[APPLY WHAT YOU READ]:
1 > In the letter on hospital privatization, what is to happen to the jobs of the housekeeping and maintenance staff at St. Joe's?
2 > Can you render this sentence from the letter on hospital privatization in Spanish: "They become poor because their parents lack money."
3 > Write the next few sentences of the letter on hospital privatization, picking up after its final sentence.
─── READING TEXT
Hospital privatization will contribute to child poverty

Dear editor,

Island Health has decided the housekeeping and maintenance staff at St. Joe's will not be going to work at the new hospital.

Dear editor,

Island Health has decided the housekeeping and maintenance staff at St. Joe’s will not be going to work at the new hospital.

They are to be fired and their jobs are to be contracted out to a private company.

What this means is more child poverty is coming to the Comox Valley, Campbell River, and a place near you.

Children don’t just get poor. They become poor because their parents lack money.

It isn’t that their parents are lazy or don’t work. Their parents lose their jobs. They are fired by  government representatives.

When their parents find other jobs, they will be at lower salaries. These salaries are being lowered at the same time the cost of living goes up, i.e. higher ferry rates, increased B.C. medical premiums, increased electrical rates from B.C. Hydro, the government refusing to pay for medications they need, and their parents no longer having extended medical coverage.

The announcement is of no surprise to many. This is what happens when the provincial Liberal government decides P3 (private) hospitals are the way to go. The existing unionized workers, making a “living wage” are fired.

The various public relations officers will tell us employers will continue to work with the “affected workers.” How they plan to do that the PR person fails to say.
──────
─── GIVEN RECORDS
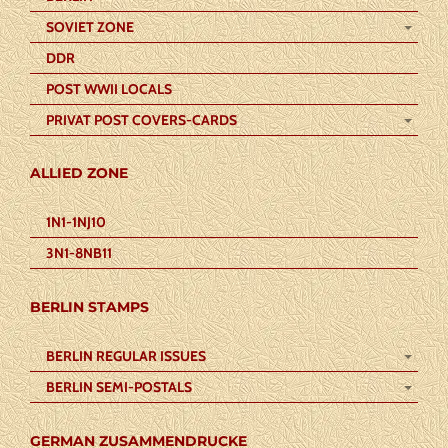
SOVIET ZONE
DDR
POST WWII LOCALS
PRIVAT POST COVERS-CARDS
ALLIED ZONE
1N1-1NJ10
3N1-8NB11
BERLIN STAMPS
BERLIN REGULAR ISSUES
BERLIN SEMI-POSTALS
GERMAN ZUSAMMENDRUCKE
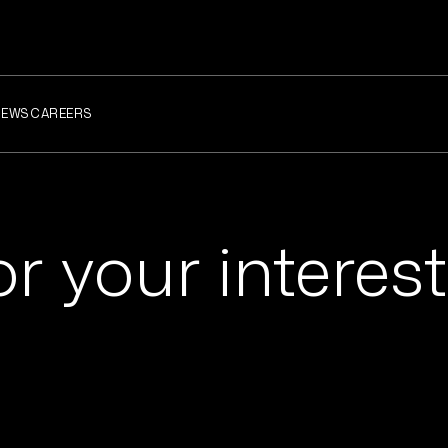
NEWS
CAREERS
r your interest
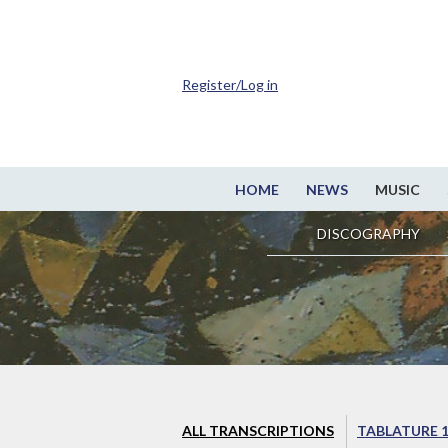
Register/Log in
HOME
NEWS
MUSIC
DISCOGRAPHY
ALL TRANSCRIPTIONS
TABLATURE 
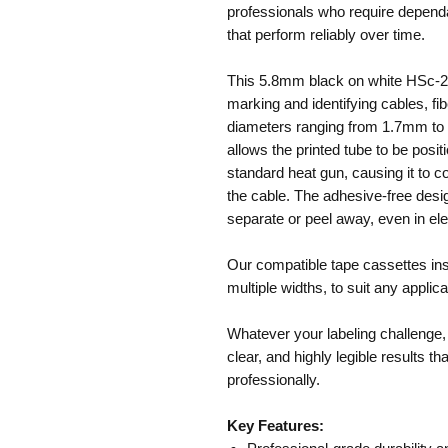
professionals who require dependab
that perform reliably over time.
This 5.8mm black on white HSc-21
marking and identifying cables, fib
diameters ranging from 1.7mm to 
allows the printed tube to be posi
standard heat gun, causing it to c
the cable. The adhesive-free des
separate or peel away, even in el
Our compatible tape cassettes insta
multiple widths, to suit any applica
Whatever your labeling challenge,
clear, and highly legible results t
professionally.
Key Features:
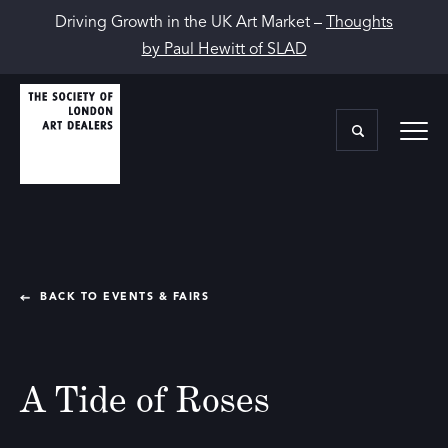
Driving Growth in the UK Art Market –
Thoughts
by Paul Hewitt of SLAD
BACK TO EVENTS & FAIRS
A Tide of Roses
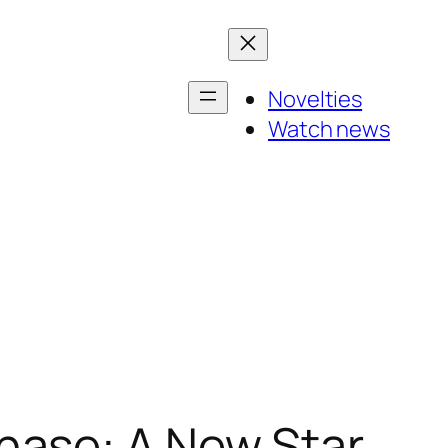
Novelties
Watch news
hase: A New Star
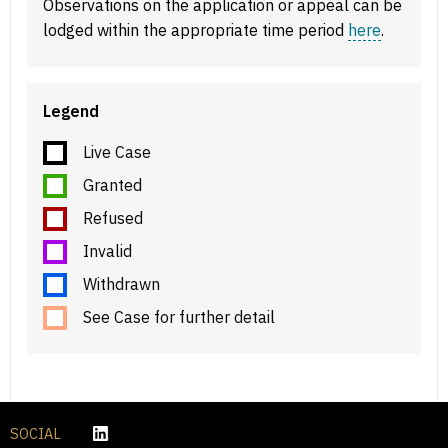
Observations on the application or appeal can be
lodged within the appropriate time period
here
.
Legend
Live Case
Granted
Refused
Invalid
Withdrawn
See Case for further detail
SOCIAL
──────
─── GIVEN RECORDS
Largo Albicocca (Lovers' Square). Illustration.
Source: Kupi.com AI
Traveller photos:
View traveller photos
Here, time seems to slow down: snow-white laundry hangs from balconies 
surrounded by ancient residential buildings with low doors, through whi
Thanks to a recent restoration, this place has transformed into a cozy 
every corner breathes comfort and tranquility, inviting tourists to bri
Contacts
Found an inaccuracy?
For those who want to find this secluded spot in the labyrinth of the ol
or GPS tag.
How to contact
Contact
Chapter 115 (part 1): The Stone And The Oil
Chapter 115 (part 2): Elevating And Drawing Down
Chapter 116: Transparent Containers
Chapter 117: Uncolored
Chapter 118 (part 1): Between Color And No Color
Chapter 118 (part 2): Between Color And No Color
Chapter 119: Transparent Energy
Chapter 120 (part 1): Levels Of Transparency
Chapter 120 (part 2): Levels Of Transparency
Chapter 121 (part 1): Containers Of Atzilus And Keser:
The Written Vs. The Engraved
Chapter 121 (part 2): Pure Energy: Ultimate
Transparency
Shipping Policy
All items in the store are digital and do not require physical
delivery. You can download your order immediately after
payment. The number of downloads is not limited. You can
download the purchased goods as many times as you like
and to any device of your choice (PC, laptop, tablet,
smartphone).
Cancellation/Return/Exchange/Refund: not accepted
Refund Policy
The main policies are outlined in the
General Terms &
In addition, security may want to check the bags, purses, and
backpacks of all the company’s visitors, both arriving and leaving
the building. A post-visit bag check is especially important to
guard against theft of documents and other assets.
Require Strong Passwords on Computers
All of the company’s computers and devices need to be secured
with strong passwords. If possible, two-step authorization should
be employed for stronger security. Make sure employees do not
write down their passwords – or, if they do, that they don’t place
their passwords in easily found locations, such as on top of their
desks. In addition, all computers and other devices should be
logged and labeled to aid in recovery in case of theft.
──────
─── GIVEN RECORDS
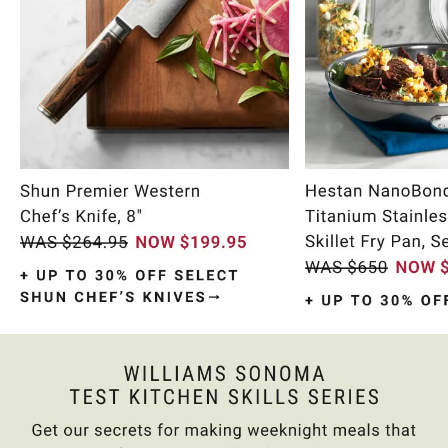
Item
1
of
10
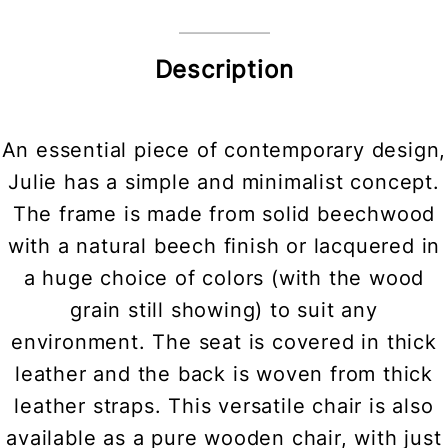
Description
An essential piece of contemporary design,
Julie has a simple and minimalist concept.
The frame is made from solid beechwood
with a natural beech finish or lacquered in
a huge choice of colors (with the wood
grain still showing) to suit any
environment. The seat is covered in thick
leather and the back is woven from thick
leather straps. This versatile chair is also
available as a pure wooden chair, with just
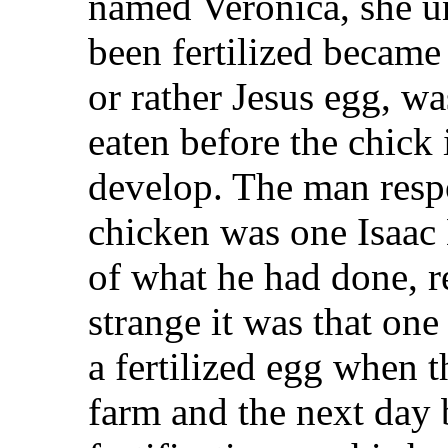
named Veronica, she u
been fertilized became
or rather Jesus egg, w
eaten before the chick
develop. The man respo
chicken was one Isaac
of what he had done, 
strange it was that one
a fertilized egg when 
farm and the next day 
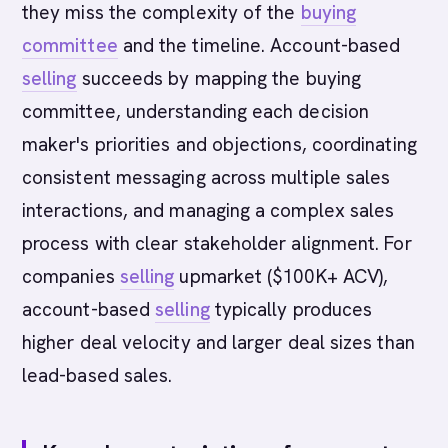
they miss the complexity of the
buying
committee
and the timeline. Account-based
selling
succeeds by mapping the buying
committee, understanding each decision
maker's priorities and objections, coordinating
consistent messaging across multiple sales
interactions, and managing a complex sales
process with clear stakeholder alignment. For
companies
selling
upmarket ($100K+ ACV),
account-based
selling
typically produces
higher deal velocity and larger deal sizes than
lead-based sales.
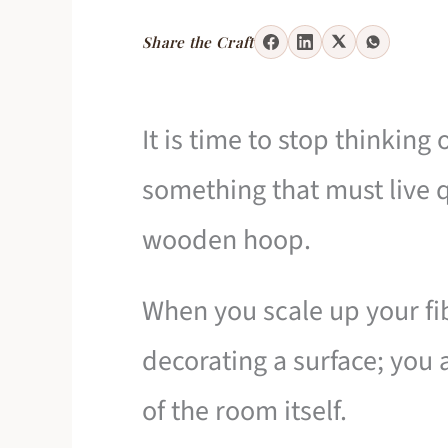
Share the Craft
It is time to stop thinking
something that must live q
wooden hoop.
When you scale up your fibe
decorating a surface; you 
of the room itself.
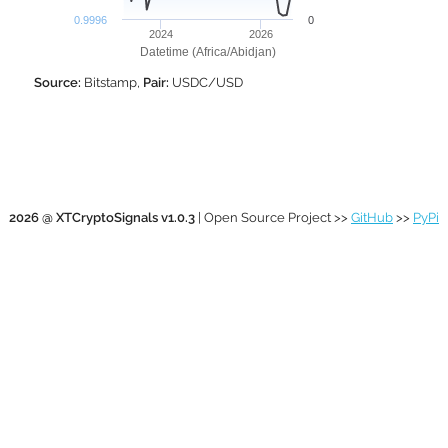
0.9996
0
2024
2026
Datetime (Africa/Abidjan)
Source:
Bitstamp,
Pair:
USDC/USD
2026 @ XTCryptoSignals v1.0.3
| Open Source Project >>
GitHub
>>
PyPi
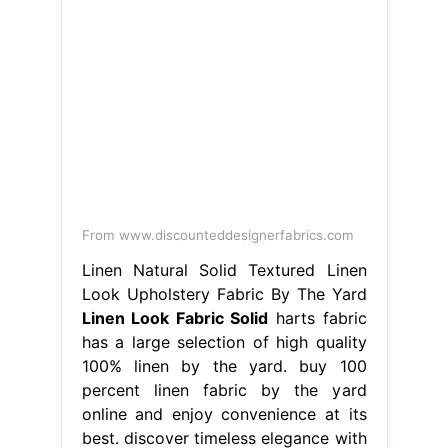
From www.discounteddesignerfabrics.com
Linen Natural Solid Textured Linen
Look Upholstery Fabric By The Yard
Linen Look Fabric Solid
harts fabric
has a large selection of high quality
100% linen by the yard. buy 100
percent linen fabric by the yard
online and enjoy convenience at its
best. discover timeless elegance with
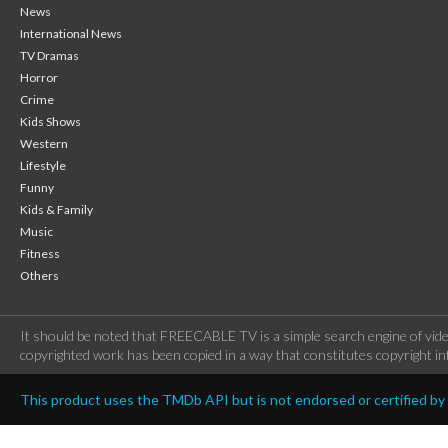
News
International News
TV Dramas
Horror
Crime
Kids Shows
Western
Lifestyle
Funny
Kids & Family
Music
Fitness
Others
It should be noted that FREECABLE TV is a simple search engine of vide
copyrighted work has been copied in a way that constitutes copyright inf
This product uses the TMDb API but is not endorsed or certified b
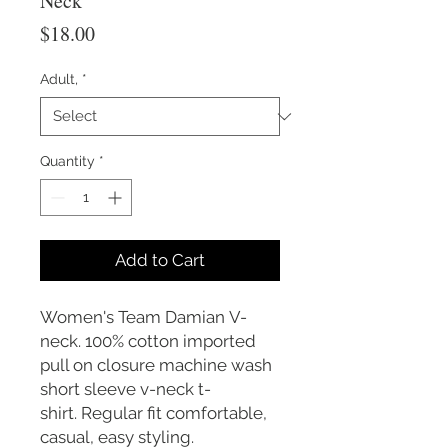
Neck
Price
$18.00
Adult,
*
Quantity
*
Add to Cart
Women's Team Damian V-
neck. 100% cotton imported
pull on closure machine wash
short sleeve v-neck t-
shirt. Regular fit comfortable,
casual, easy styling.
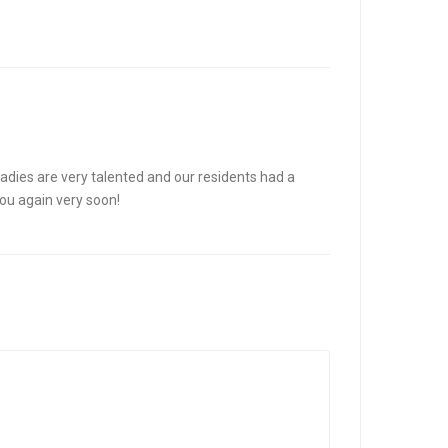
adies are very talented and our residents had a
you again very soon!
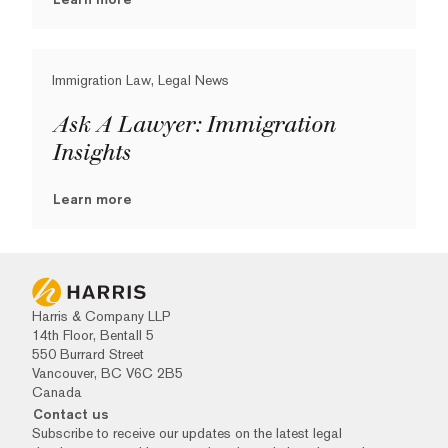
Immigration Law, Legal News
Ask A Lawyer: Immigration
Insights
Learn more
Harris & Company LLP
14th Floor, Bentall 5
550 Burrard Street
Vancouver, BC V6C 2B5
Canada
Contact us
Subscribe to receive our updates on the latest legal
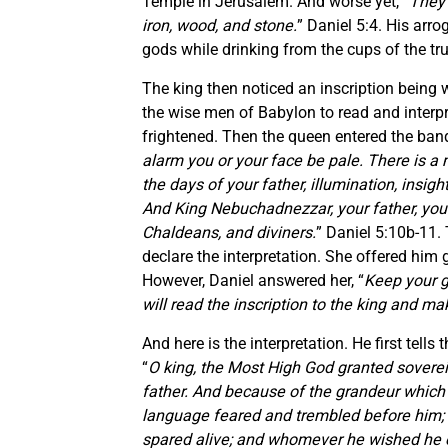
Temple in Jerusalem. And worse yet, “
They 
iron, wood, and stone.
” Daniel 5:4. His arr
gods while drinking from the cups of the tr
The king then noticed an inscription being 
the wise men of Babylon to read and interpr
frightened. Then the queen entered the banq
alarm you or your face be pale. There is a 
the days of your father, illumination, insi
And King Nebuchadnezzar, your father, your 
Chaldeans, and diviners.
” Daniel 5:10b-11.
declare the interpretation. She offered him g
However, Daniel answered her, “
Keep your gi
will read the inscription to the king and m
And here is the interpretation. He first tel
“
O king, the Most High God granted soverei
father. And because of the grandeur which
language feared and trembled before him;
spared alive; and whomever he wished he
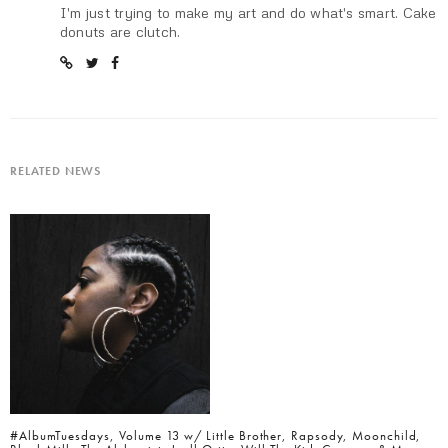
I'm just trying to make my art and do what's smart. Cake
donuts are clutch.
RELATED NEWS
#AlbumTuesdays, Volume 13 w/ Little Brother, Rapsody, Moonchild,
──────
[ANSWERS TO THE EXERCISES]:
1 > Their jobs are to be contracted out to a private company.

2 > Se vuelven pobres porque a sus padres les falta dinero.

3 >
The housekeeping and maintenance staff won’t be given funds to return to school so they can find work at a “living wage” job.

The impact of the firings will affect the greater community. When people are no longer earning living wages there is less money to be spent. They won’t shop for new cars, appliances, clothes, furniture, etc. Some will be at the food bank, even if they find employment.

Having lived in the Greater Vancouver area, I have seen what happens when housekeeping staff is fired and replaced by sub-contracted out workers. Patients catch diseases they die of.

They die because the hospitals aren’t cleaned as well as they once were. The cleaning companies make a lovely profit.

It shouldn’t be like this.

Now our MLA is a cabinet minister with the provincial Liberals.

It is about time he did the right thing and ensured the continued impoverishment of children in B.C. was stopped and he can begin by ensuring the workers at St. Joe’s will be transferred, collective agreement and all, to the new hospital.

Their children do not deserve to be thrown into poverty.